「衰退途上国」なる言葉:飛耳長目(23)

 こういう言葉があるのを初めて知った。現在の日本を言い得て妙だ。私は経済音痴なのだが、古代ローマの衰退を考える意味でも追体験的なヒントになるかもである。https://www.mag2.com/p/news/435058

 そこでは、日経が1997年に2020年を予想していたのだが、状況は予想以上に悪化している、要するに何の手立ても功を奏していない、このままだともっと悲惨な状況になる、と論じている。過去30年間改善できなかったという事実の重たさを認識するとき、もう先が見えている、というわけだ。

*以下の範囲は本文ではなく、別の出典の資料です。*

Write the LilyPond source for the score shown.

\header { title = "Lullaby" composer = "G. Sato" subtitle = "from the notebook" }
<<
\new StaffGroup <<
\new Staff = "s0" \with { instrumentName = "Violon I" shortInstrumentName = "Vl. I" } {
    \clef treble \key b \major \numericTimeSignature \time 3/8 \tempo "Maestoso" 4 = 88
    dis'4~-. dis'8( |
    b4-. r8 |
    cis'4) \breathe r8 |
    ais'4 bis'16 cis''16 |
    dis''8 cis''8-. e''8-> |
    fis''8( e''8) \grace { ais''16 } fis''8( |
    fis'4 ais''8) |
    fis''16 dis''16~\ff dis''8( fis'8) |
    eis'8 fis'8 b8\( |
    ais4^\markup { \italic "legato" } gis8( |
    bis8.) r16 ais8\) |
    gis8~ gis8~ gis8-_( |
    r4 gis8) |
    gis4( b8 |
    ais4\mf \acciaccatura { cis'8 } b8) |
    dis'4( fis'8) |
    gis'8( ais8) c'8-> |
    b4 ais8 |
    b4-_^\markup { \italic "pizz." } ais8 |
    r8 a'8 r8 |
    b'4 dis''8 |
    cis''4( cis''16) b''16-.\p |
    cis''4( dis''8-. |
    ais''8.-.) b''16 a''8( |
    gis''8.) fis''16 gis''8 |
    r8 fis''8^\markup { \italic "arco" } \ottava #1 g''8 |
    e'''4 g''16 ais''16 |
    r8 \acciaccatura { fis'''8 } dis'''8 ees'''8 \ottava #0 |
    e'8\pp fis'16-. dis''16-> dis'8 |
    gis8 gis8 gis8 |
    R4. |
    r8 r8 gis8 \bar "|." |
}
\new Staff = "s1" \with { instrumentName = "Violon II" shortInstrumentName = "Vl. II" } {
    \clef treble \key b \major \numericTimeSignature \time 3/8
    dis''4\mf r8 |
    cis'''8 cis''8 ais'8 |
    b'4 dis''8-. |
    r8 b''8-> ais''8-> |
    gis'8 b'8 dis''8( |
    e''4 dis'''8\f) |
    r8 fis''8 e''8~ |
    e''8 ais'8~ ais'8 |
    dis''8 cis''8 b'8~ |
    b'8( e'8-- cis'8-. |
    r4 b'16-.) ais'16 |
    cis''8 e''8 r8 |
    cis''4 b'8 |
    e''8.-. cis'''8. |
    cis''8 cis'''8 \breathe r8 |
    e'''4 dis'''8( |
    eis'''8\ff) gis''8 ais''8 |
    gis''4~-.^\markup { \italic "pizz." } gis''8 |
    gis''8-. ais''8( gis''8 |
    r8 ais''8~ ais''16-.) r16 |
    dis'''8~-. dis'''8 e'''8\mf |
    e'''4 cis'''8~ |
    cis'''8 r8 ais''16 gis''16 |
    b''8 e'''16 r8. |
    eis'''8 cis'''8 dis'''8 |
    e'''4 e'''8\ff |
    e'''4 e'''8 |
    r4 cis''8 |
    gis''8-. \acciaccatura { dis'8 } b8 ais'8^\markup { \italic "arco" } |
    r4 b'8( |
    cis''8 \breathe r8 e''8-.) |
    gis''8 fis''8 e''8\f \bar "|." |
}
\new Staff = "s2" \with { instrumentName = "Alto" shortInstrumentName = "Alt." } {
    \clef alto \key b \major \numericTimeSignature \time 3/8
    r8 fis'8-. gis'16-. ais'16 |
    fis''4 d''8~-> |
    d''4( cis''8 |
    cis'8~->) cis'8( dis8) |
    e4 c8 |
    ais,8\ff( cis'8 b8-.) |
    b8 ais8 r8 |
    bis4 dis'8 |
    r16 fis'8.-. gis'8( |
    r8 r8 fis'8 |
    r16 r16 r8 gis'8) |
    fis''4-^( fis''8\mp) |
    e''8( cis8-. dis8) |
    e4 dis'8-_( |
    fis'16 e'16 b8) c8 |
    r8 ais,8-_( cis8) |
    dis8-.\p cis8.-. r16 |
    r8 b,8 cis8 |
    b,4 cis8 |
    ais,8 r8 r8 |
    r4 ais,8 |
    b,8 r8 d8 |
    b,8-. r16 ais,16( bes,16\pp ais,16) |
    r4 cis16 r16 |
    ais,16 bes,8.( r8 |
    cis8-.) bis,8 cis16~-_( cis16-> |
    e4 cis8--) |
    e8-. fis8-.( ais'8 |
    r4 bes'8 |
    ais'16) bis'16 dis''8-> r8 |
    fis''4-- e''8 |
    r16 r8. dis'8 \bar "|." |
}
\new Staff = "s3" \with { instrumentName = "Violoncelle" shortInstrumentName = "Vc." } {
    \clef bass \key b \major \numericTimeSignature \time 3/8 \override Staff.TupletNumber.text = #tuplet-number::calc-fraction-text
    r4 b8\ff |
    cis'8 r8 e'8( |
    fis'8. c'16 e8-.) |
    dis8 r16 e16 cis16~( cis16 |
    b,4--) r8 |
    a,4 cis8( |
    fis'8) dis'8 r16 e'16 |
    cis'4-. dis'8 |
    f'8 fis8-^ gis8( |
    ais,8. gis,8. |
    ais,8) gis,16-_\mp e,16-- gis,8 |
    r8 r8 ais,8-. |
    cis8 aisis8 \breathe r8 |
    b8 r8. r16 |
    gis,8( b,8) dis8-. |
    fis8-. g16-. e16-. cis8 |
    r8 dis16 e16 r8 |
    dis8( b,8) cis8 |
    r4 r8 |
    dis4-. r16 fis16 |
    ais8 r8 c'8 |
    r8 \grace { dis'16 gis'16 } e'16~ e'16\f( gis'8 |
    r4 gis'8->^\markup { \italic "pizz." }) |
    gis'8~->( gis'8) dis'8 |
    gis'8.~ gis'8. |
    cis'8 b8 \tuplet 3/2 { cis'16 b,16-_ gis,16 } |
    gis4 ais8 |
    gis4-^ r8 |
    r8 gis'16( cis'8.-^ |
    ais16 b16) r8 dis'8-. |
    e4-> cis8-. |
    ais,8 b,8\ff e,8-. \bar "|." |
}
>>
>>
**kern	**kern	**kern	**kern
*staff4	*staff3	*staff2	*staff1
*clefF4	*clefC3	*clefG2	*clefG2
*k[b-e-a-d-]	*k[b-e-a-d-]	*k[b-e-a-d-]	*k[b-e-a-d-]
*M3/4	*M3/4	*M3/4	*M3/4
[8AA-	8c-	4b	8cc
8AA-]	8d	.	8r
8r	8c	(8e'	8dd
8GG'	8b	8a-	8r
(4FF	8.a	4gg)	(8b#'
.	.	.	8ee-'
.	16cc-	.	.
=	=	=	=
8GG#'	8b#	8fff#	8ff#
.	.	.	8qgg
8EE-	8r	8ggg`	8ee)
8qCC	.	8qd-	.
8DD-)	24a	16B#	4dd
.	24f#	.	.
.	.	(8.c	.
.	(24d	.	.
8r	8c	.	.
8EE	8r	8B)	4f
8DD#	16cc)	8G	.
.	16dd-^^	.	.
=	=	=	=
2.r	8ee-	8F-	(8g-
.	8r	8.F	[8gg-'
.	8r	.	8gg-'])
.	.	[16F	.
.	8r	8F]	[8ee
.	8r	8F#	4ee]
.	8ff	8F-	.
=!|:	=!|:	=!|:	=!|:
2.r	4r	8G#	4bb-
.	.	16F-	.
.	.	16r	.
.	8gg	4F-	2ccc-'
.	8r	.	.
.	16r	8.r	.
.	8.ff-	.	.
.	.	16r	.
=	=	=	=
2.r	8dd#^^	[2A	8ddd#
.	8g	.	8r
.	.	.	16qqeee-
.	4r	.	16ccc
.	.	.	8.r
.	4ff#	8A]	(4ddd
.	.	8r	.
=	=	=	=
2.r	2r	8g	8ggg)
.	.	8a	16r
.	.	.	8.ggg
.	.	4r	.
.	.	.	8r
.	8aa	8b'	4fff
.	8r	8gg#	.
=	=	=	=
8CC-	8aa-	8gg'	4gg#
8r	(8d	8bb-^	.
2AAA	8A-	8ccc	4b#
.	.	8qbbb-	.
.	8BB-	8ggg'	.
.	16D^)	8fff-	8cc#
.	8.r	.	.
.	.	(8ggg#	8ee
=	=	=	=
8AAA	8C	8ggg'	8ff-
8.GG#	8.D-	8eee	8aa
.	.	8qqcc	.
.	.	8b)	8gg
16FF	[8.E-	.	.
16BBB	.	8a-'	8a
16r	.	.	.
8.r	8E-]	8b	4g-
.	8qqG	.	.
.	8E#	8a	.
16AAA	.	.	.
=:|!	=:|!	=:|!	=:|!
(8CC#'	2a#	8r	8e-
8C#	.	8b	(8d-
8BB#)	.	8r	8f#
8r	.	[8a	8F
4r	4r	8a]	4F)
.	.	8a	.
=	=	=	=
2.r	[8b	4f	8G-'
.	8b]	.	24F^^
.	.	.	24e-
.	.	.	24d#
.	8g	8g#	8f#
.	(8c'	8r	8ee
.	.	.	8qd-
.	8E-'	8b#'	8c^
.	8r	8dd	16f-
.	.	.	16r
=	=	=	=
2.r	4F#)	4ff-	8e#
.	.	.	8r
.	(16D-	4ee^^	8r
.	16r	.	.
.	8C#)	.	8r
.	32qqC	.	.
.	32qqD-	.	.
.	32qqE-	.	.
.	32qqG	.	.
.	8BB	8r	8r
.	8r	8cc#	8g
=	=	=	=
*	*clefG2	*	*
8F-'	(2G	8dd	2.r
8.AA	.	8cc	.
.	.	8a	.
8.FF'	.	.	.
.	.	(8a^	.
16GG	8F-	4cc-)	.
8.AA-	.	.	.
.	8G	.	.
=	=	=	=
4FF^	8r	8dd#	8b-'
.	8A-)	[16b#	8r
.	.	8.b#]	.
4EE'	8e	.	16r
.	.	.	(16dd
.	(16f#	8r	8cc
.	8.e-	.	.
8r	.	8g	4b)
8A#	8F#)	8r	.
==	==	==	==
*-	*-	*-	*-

以下、引用する。

     最大の問題は、先進国時代の「贅沢な安全基準」「大き過ぎるインフラ」「要求の高い市民や消費者」といったものを抱えているために、ただでさえ過大となっている社会維持のコストが重くのしかかっているという問題です。

     これは、昨年秋の台風15、19、21号でイヤというほど思い知らされた問題です。とにかく、全体が大きく沈みつつある中で、部分的に過去の先進国時代の制度やインフラが残っていて、これが悪い作用を起こしている、その一方で過去の成功体験の延長上でしか発想できない…これが「衰退途上国の特徴であると言わざるを得ません。

 それにどう対応すべきか、筆者はまず「現状把握」が必要、として5つの問題を指摘しているが、私などいずれもいまさら間に合わないだろうと思わざるをえないのが、悲しい現実である。国民のメンタリティーすら問題視される場合もある。ローマ帝国の衰退でも同様のことが指摘されていたのであるが。

 しかし、逆転発想もありだと思う。(西)ローマ帝国が滅亡しても、どっこい帝国の故郷イタリア半島の人々は生き続けてきた、という当たり前のことを忘れてはならない。えてして対象を限定して論じ勝ちな研究者の視野には当該時代しか見えていないことが多いのである。現在に至るその後のイタリアの歴史を見れば明らかであるが、イタリア人は浮沈の波動を経験しながらも、彼らの経済力や資源、メンタリティがどうあれ、現在も生き続けている。国の滅亡は住民・民族の滅亡を意味していなかった。このことにこそ注目すべきだと私は思う。